厚生労働省 第82回社会保障審議会医療部会 資料3「医療法人の事業報告書等の届出事務・閲覧事務のデジタル化について」より引用
2.現行の問題点
事業報告書等の届出事務は紙媒体によって都道府県に届け出られ、国民への閲覧も都道府県の窓口等において紙媒体により行われており、医療法人・都道府県の双方に事務負担が生じている現状が問題視されています。
令和3年6月18日に閣議決定された「経済財政運営と改革の基本方針2021」に「医療法人の事業報告書等をアップロードで届出・公表する全国的な電子開示システムを早急に整え、感染症による医療機関への影響等を早期に分析できる体制を構築する」と盛り込まれたことを受けてこの度のロードマップ策定となりました。
3.届出事務・閲覧事務のデジタル化
届出事務・閲覧事務のデジタル化に際しては、次の取り組みによって事業報告書等のデジタル化とデータベースの構築を推進し、事務負担の軽減を図るとともに、国や都道府県において経営実態を把握し、より適切な支援や指導等への活用が可能となることを目標としています。
(1)令和3年4月~翌年3月末を会計年度とする医療法人の事業報告書等(令和4年6月末が提出期限)以降の事業報告書等について、医療機関等情報支援システム(G‐MIS)への電子媒体のアップロードによる届出を可能にするため、必要な省令改正等を行う。
(2)(1)で電子化した事業報告書等のデータを都道府県のホームページ等において閲覧を可能とする。
ただし、下記の図のとおり、デジタル化導入後も当面の間は紙媒体で届け出ることも可能とし、届け出られた紙媒体は国が委託した事業者が都道府県から紙媒体を入手して電子化を行い、都道府県に電子データを提供することになっています。
厚生労働省は、これらによって全国の医療法人の事業報告書等の情報を全て電子化された状態で国に蓄積し、全国規模のデータベースを構築・活用するとしています。
厚生労働省 第82回社会保障審議会医療部会 資料3「医療法人の事業報告書等の届出事務・閲覧事務のデジタル化について」より引用
4.デジタル化によって懸念される事項
第82回社会保障審議会医療部会の議事録によると医療法人による事業報告書等の届出事務のデジタル化については、現状大きな反対意見は出ていません。

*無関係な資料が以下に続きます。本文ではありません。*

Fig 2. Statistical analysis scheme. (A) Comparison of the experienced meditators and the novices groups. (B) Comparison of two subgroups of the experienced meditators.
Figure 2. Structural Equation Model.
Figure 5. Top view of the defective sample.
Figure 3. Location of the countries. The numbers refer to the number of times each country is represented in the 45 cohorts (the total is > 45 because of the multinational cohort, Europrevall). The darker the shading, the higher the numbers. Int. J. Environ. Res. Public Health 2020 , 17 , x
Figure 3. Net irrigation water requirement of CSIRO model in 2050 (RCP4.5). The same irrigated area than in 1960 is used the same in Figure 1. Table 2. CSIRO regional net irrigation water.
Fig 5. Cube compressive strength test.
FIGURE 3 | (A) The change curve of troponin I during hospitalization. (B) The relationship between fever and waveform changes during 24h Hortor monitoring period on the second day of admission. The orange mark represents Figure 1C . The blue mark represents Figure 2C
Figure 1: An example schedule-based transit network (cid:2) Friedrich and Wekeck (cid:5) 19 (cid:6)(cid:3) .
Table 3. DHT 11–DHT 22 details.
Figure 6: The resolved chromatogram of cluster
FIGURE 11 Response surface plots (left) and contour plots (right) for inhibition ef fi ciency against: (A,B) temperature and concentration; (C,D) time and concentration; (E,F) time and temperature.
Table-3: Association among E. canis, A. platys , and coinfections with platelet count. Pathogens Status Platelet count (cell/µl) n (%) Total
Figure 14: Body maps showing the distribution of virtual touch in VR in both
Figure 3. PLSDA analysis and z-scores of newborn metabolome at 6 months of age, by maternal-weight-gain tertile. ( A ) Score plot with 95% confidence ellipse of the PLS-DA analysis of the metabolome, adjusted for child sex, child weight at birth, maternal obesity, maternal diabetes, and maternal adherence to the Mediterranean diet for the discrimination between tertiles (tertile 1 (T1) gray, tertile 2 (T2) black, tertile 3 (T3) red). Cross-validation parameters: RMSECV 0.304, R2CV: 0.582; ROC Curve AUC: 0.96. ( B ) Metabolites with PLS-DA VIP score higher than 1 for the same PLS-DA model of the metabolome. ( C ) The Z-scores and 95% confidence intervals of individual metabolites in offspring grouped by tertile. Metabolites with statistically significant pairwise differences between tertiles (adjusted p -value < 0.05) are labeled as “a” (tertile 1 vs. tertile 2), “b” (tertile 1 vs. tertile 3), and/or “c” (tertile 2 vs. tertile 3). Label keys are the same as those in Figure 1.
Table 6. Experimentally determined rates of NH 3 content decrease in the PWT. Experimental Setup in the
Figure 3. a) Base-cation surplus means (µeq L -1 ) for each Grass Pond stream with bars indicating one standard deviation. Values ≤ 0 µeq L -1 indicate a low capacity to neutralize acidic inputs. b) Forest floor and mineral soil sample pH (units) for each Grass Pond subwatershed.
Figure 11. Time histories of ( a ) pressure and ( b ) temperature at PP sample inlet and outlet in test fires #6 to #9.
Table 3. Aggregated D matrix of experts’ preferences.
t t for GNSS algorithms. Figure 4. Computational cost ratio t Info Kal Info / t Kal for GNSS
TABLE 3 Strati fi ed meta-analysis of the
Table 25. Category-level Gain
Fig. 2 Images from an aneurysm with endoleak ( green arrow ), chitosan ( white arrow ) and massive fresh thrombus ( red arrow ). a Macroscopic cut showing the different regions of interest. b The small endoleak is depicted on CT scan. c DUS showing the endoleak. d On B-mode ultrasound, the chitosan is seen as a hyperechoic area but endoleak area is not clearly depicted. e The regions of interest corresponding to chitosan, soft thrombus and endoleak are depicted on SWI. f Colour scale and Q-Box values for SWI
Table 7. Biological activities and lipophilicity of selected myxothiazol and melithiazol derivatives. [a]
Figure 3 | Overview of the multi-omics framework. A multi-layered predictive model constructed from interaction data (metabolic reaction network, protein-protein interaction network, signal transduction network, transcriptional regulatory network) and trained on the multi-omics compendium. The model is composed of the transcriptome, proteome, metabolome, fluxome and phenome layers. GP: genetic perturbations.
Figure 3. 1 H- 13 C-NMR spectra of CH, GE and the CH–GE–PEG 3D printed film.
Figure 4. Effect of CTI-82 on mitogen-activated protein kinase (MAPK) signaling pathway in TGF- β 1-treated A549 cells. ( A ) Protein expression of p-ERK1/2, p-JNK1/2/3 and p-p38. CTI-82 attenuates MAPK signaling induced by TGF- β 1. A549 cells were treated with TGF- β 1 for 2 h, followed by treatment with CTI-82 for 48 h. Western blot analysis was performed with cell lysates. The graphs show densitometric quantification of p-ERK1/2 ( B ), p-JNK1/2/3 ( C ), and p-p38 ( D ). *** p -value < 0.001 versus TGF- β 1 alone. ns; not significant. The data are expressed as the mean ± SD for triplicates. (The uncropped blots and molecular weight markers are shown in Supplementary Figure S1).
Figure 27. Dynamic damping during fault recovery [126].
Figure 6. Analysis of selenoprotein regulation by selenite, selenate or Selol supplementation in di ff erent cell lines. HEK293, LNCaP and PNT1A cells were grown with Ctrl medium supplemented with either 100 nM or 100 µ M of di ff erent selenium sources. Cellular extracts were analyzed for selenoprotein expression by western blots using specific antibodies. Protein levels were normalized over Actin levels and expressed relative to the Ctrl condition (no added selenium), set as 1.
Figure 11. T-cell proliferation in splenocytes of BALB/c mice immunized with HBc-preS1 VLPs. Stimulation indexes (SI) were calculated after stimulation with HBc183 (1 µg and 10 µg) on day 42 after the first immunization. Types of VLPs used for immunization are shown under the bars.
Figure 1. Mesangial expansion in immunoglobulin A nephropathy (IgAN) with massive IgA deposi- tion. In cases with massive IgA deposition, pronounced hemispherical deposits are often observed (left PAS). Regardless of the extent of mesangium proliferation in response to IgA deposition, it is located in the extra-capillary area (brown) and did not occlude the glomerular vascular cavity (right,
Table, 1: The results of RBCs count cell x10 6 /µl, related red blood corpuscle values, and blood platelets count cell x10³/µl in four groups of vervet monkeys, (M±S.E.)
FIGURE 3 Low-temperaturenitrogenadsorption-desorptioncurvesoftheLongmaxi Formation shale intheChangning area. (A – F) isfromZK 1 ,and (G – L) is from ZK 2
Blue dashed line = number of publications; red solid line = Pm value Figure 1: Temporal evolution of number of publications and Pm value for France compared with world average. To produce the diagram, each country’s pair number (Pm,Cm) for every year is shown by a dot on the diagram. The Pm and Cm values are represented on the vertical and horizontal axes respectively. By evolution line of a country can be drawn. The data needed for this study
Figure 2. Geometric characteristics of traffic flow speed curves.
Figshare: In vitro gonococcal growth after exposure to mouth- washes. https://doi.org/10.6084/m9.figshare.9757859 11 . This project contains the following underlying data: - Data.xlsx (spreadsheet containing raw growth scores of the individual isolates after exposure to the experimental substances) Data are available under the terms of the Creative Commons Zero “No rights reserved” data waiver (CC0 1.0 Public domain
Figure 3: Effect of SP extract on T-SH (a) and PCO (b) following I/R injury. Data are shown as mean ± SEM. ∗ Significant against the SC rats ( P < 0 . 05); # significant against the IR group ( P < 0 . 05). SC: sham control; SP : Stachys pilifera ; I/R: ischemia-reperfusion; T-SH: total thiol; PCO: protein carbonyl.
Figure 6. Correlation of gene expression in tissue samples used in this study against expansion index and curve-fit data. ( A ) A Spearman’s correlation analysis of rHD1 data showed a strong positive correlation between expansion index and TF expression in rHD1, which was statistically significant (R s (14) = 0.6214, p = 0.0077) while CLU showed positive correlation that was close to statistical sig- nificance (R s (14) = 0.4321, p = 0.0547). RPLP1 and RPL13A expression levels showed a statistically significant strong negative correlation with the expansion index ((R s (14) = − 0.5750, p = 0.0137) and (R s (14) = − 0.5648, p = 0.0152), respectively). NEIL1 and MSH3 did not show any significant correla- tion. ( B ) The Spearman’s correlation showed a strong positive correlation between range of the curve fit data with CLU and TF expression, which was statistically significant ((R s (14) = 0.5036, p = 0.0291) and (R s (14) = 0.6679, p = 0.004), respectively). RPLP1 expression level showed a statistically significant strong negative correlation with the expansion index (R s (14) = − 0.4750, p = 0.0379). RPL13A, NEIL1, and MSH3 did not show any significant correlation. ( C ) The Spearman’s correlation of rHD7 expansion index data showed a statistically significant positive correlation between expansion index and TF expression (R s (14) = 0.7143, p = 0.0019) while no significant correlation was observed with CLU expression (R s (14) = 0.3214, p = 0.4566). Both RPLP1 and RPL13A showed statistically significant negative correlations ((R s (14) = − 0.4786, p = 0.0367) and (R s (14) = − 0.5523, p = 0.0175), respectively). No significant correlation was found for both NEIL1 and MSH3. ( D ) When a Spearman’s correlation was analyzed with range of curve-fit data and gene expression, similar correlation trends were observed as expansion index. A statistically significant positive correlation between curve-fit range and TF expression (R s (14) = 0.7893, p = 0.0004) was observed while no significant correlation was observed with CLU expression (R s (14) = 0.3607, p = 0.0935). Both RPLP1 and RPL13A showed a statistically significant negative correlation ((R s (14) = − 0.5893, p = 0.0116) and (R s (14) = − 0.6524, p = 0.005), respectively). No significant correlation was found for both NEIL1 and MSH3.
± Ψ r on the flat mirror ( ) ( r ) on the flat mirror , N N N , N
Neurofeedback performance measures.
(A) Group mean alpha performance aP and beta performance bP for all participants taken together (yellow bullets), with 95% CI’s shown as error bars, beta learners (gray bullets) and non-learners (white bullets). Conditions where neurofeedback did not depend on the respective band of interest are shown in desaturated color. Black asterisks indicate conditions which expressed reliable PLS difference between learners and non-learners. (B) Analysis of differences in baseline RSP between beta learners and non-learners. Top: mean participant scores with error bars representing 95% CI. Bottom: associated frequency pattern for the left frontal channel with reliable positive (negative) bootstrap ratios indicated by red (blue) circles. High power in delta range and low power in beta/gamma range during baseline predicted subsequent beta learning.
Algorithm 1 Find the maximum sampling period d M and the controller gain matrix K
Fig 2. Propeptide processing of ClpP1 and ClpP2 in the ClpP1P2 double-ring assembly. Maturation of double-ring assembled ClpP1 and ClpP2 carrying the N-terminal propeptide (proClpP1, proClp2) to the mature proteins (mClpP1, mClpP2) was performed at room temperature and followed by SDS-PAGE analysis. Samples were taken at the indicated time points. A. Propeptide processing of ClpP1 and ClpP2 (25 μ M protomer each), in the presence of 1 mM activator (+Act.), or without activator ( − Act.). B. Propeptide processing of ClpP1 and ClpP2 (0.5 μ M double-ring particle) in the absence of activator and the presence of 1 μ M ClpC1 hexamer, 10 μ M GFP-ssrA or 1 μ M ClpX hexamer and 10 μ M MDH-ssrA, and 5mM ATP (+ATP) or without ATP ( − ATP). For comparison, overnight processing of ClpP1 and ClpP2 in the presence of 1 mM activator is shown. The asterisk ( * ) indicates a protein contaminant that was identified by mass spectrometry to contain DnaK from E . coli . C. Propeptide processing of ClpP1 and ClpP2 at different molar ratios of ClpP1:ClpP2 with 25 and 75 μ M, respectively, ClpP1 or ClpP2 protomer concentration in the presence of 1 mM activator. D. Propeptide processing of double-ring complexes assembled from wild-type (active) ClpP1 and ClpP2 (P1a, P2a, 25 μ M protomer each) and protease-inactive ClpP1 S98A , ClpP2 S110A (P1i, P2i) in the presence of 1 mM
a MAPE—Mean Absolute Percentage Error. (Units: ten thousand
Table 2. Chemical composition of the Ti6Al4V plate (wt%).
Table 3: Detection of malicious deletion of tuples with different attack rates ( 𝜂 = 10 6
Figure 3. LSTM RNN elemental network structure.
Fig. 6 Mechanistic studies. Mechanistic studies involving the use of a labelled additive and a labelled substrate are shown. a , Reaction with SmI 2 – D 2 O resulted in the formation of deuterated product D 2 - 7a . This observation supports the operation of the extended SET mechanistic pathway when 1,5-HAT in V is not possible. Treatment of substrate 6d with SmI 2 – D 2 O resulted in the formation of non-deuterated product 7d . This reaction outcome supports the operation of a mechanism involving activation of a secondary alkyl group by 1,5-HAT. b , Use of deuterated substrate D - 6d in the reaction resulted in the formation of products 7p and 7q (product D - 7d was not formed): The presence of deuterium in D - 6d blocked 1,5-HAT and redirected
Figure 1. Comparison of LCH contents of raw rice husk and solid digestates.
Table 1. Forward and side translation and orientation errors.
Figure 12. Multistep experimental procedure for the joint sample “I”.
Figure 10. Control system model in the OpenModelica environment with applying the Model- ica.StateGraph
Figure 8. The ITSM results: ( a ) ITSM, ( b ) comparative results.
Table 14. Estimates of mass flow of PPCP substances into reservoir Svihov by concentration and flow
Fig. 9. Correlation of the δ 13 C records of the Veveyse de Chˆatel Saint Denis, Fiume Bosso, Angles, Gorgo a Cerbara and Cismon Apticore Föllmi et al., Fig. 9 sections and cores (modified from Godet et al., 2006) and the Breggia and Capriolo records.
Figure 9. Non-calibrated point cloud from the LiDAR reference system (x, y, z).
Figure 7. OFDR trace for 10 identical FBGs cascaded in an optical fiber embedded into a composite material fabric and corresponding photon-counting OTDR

一方、閲覧事務はデジタル化によって従来の時間的・場所的制約から解放されることになりますが、誰でも無制限に閲覧可能になることで、行き過ぎた営業活動等に利用されないかといった懸念の声が第82回社会保障審議会医療部会において示されました。
医療法人が届け出た事業報告書等については、請求することで誰でも閲覧可能であるのは紙媒体で行われている現在も変わりません。閲覧の際の手続については都道府県によって事前予約の有無等の差異があるものの、基本的には閲覧を請求する者が事業報告書等が保管されている都道府県庁等に来庁し、閲覧・複写を行うことになります。
厚生労働省はこれに対して運用は従来どおり都道府県に委ね、国で「申告なしに公表しなければならない」「データのコピー・印刷などを可能にしなければならない」といったルールを決めることはない旨の回答をしていますが、今後も閲覧方法や閲覧制限については議論を深めて、デジタル化のために必要な省令改正に向けて内容を詰めていく方針を示していますので、その動向は今後も注目すべき点になりそうです。